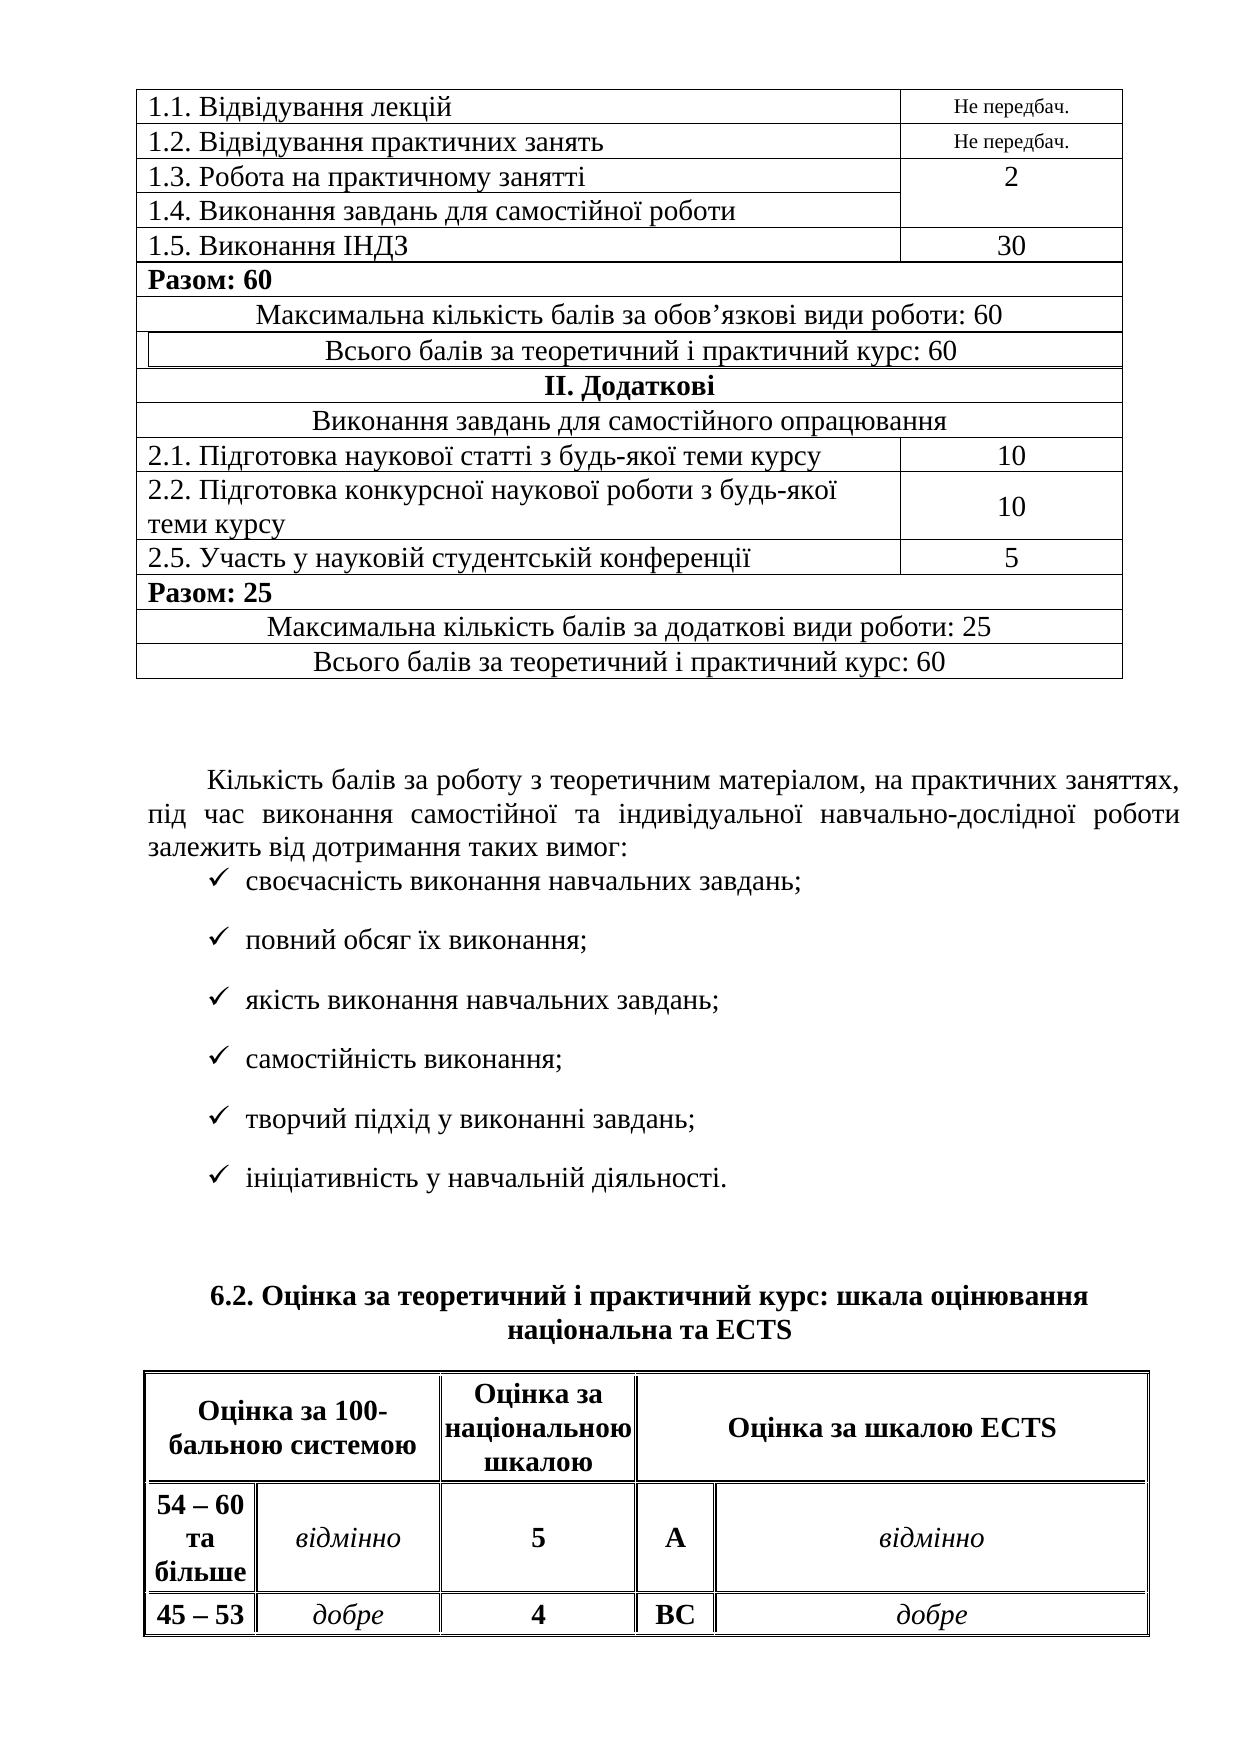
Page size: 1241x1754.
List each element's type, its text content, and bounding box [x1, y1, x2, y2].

table_cell 10 [901, 438, 1122, 471]
table_cell 1.3. Робота на практичному занятті [137, 159, 900, 192]
table_header Оцінка за шкалою ECTS [636, 1374, 1147, 1480]
table_cell Не передбач. [901, 124, 1122, 158]
table_header Оцінка за 100-бальною системою [146, 1374, 441, 1480]
table_cell 2.1. Підготовка наукової статті з будь-якої теми курсу [137, 438, 900, 471]
text Кількість балів за роботу з теоретичним матеріалом, на практичних заняттях, під час виконання самостійної та індивідуальної навчально-дослідної роботи залежить від дотримання таких вимог: [148, 762, 1181, 863]
table_cell Максимальна кількість балів за додаткові види роботи: 25 [137, 610, 1122, 643]
list повний обсяг їх виконання; [148, 922, 1152, 956]
table_cell відмінно [717, 1480, 1147, 1591]
table_cell [149, 333, 1122, 366]
table_cell BС [636, 1591, 715, 1633]
table_cell 1.2. Відвідування практичних занять [137, 124, 900, 158]
table_cell 5 [901, 540, 1122, 574]
table_cell Не передбач. [901, 90, 1122, 123]
table_cell A [638, 1484, 713, 1591]
table_cell [137, 332, 148, 367]
table_cell 30 [901, 228, 1122, 261]
table_cell 54 – 60 та більше [146, 1480, 254, 1591]
table_cell 2.2. Підготовка конкурсної наукової роботи з будь-якої теми курсу [137, 472, 900, 539]
list своєчасність виконання навчальних завдань; [148, 863, 1152, 896]
table_cell 2 [901, 159, 1122, 227]
table_cell 4 [441, 1591, 636, 1633]
table_cell 1.4. Виконання завдань для самостійної роботи [137, 193, 900, 227]
table_cell Всього балів за теоретичний і практичний курс: 60 [137, 644, 1122, 678]
list творчий підхід у виконанні завдань; [148, 1101, 1152, 1134]
table_cell Виконання завдань для самостійного опрацювання [137, 403, 1122, 437]
table_cell Максимальна кількість балів за обов’язкові види роботи: 60 [137, 297, 1122, 331]
list якість виконання навчальних завдань; [148, 982, 1152, 1015]
table_cell 1.1. Відвідування лекцій [137, 90, 900, 123]
table_cell добре [715, 1591, 1148, 1633]
table_cell добре [256, 1594, 441, 1633]
list ініціативність у навчальній діяльності. [148, 1160, 1152, 1194]
table_cell 45 – 53 [145, 1591, 256, 1633]
table_cell Разом: 60 [137, 263, 1122, 296]
table_cell 5 [442, 1484, 634, 1591]
text 6.2. Оцінка за теоретичний і практичний курс: шкала оцінювання національна та ECTS [148, 1278, 1152, 1345]
table_cell Разом: 25 [137, 575, 1122, 608]
table_cell 10 [901, 472, 1122, 539]
list самостійність виконання; [148, 1041, 1152, 1075]
table_cell 1.5. Виконання ІНДЗ [137, 228, 900, 261]
table_cell відмінно [258, 1484, 439, 1591]
table_header Оцінка за національною шкалою [441, 1372, 636, 1480]
table_cell 2.5. Участь у науковій студентській конференції [137, 540, 900, 574]
table_cell ІІ. Додаткові [137, 369, 1122, 402]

**EXERCISE PROMPT**
Please return all of the material above exactly, minus any pictures.

**FINISHED EXERCISE**
Page size: 1241x1754.
List each element's type, its text content, and bounding box [x1, y1, x2, y2].

table_cell 10 [901, 438, 1122, 471]
table_cell 1.3. Робота на практичному занятті [137, 159, 900, 192]
table_header Оцінка за шкалою ECTS [636, 1374, 1147, 1480]
table_cell Не передбач. [901, 124, 1122, 158]
table_header Оцінка за 100-бальною системою [146, 1374, 441, 1480]
table_cell 2.1. Підготовка наукової статті з будь-якої теми курсу [137, 438, 900, 471]
text Кількість балів за роботу з теоретичним матеріалом, на практичних заняттях, під час виконання самостійної та індивідуальної навчально-дослідної роботи залежить від дотримання таких вимог: [148, 762, 1181, 863]
table_cell Максимальна кількість балів за додаткові види роботи: 25 [137, 610, 1122, 643]
list повний обсяг їх виконання; [148, 922, 1152, 956]
table_cell відмінно [717, 1480, 1147, 1591]
table_cell [149, 333, 1122, 366]
table_cell BС [636, 1591, 715, 1633]
table_cell 1.2. Відвідування практичних занять [137, 124, 900, 158]
table_cell 5 [901, 540, 1122, 574]
table_cell Не передбач. [901, 90, 1122, 123]
table_cell A [638, 1484, 713, 1591]
table_cell [137, 332, 148, 367]
table_cell 30 [901, 228, 1122, 261]
table_cell 54 – 60 та більше [146, 1480, 254, 1591]
table_cell 2.2. Підготовка конкурсної наукової роботи з будь-якої теми курсу [137, 472, 900, 539]
list своєчасність виконання навчальних завдань; [148, 863, 1152, 896]
table_cell 2 [901, 159, 1122, 227]
table_cell 4 [441, 1591, 636, 1633]
table_cell 1.4. Виконання завдань для самостійної роботи [137, 193, 900, 227]
table_cell Всього балів за теоретичний і практичний курс: 60 [137, 644, 1122, 678]
list творчий підхід у виконанні завдань; [148, 1101, 1152, 1134]
table_cell Виконання завдань для самостійного опрацювання [137, 403, 1122, 437]
table_cell Максимальна кількість балів за обов’язкові види роботи: 60 [137, 297, 1122, 331]
list якість виконання навчальних завдань; [148, 982, 1152, 1015]
table_cell 1.1. Відвідування лекцій [137, 90, 900, 123]
table_cell добре [715, 1591, 1148, 1633]
table_cell добре [256, 1594, 441, 1633]
list ініціативність у навчальній діяльності. [148, 1160, 1152, 1194]
table_cell 45 – 53 [145, 1591, 256, 1633]
table_cell Разом: 60 [137, 263, 1122, 296]
table_cell 5 [442, 1484, 634, 1591]
text 6.2. Оцінка за теоретичний і практичний курс: шкала оцінювання національна та ECTS [148, 1278, 1152, 1345]
table_cell Разом: 25 [137, 575, 1122, 608]
table_cell 10 [901, 472, 1122, 539]
list самостійність виконання; [148, 1041, 1152, 1075]
table_cell 1.5. Виконання ІНДЗ [137, 228, 900, 261]
table_cell відмінно [258, 1484, 439, 1591]
table_header Оцінка за національною шкалою [441, 1372, 636, 1480]
table_cell 2.5. Участь у науковій студентській конференції [137, 540, 900, 574]
table_cell ІІ. Додаткові [137, 369, 1122, 402]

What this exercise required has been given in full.